Checkout these stunning & exquisite Metal Planter collections.

 

6. WOOD PLANTERS

Ergonomic and eco-friendly, wooden planters are your thing if you are looking for a sustainable garden. Rosewood, cedar, hemlock, fir, and pine are some of the most common tree wood used for these pots. Planks and beams are then cut from these trees to make lumber, post which they are cured and treated for several months to increase the waterproofing and strength of the pot.

Advantages: 

  • Wood planters are made of organic elements, and hence pose zero threat to the plant. To prevent rot, you can varnish them or use lacquer to seal the wood from moisture and weathering.
  • For a natural and humble appearance, wooden planters are an excellent choice - not just for indoors, but your patio garden as well. Wood gives off an appearance that cannot be replicated by any of the above materials - the natural, wild, rustic look.

Disadvantages: 

  • Wood lasts for 10 years, 15 max if you are maintaining it well - unlike Fibreglass, which lasts, probably till your third generation.
  • Because they are made from high quality wood, they are extremely expensive - especially those made from Rosewood and Cheddar.

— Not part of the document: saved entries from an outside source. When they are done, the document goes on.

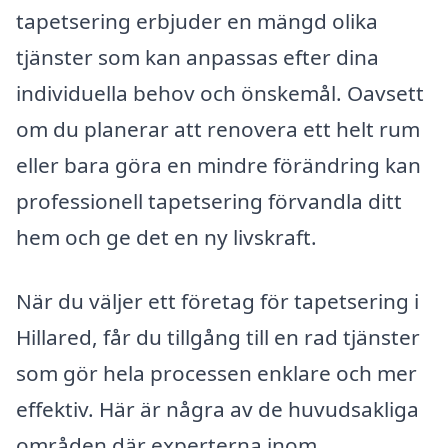
tapetsering erbjuder en mängd olika
tjänster som kan anpassas efter dina
individuella behov och önskemål. Oavsett
om du planerar att renovera ett helt rum
eller bara göra en mindre förändring kan
professionell tapetsering förvandla ditt
hem och ge det en ny livskraft.
När du väljer ett företag för tapetsering i
Hillared, får du tillgång till en rad tjänster
som gör hela processen enklare och mer
effektiv. Här är några av de huvudsakliga
områden där experterna inom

Now that we know of the planter material, the main question, still remains unanswered:

Which Planter Should I Go For

To put it simply, think about the kind of plant and location where you are growing it.

  • For shaded regions with limited sunlight, Terracotta and Metal are some of the most explored options, while for weathered areas Concrete and Terra cotta are mostly used.
  • For your indoor space, look into the appearance. IF you wish for a glazed versatile shade, absolutely choose Fibreglass over anything. For a more natural look, wood planters are your friends. 
  • If you prefer low cost planters, opt for budget-friendly Plastic or Ceramic planters.
  • For outdoor locations, go for big & beautiful FRP planters that live for a lifetime.

To put it simply, it all depends on what your style quota is and what look you are going for. If you ask us, we are absolutely hung up over FRP & Metal Planters - for their alluring, exquisite look and their lifelong durability.